(Dataset excerpts)

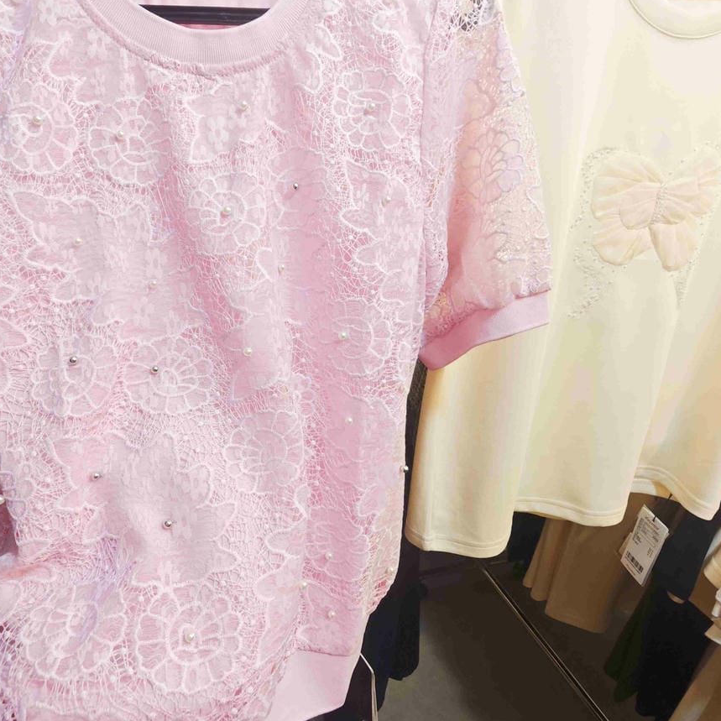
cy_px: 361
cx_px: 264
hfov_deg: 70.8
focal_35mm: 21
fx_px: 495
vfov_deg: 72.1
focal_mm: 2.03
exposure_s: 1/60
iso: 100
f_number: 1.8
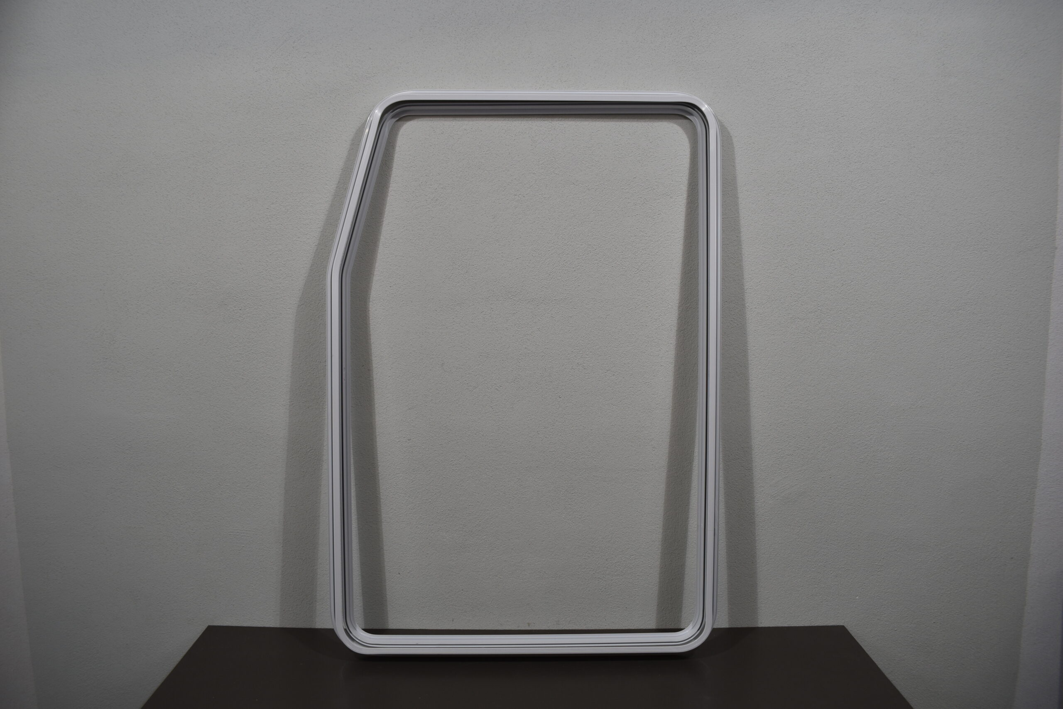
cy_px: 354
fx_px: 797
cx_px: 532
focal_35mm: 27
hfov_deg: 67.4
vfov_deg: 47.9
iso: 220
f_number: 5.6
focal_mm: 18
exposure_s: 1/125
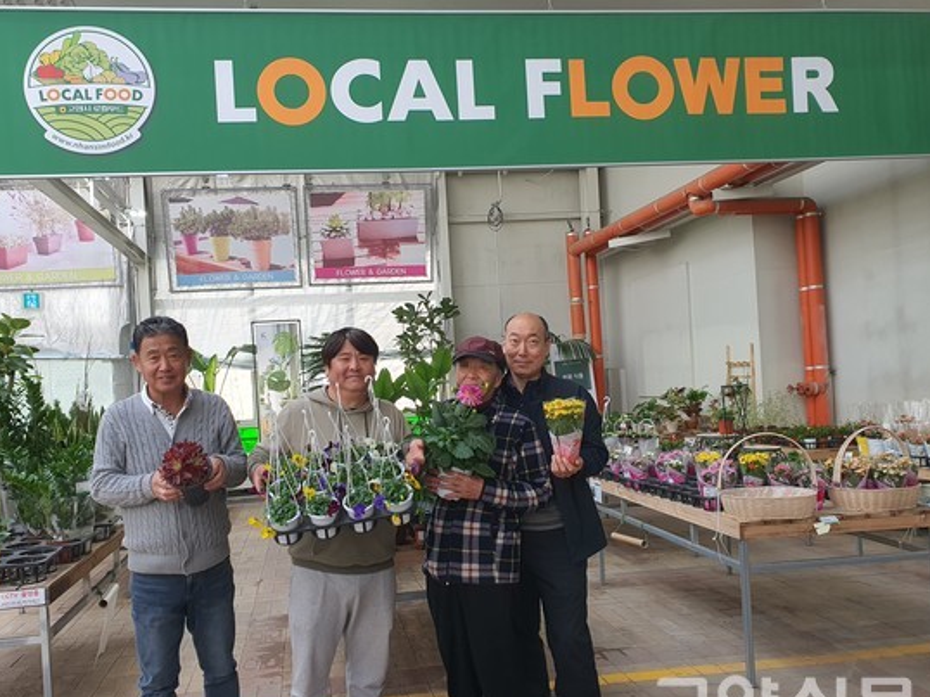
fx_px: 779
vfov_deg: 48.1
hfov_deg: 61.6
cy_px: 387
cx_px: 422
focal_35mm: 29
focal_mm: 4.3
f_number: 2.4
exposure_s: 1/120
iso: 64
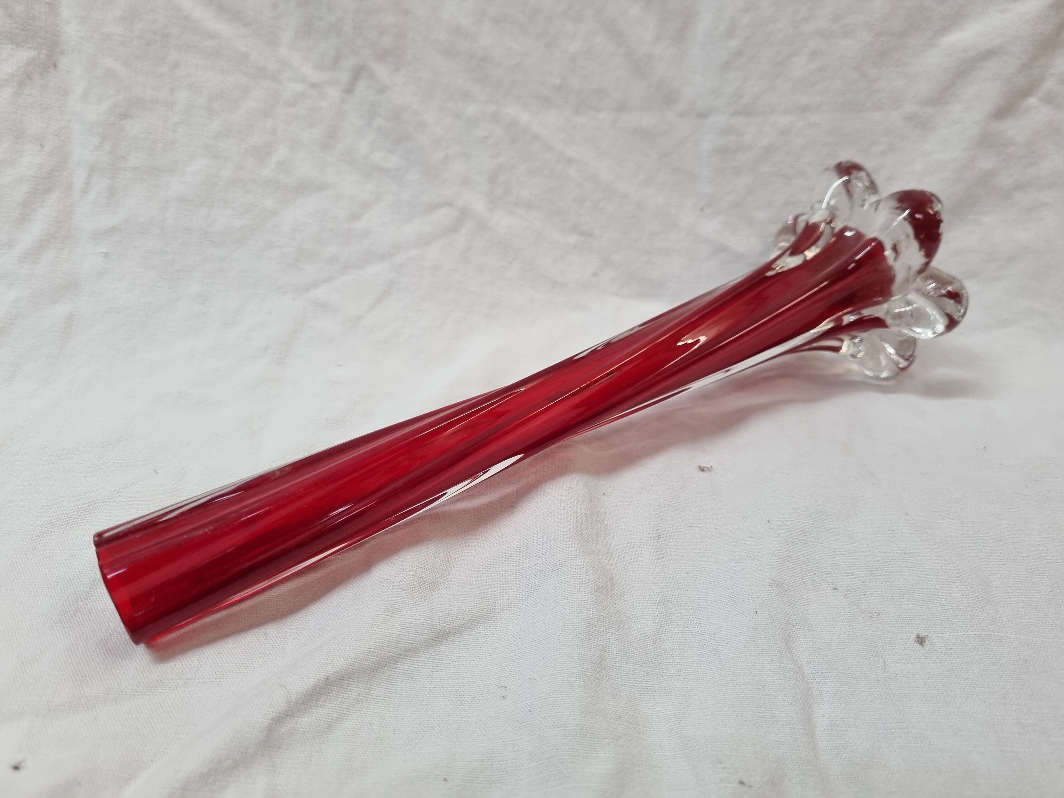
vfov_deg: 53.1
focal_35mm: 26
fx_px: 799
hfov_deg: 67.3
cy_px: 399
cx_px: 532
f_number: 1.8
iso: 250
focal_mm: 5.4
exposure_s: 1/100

(End Dataset excerpts)

**Task goal**
Exact copy, pictures omitted: every line from the one holding "f_number: 2.4" through the last line of the data above, and nothing else.

**Result of the exercise**
f_number: 2.4
exposure_s: 1/120
iso: 64
vfov_deg: 53.1
focal_35mm: 26
fx_px: 799
hfov_deg: 67.3
cy_px: 399
cx_px: 532
f_number: 1.8
iso: 250
focal_mm: 5.4
exposure_s: 1/100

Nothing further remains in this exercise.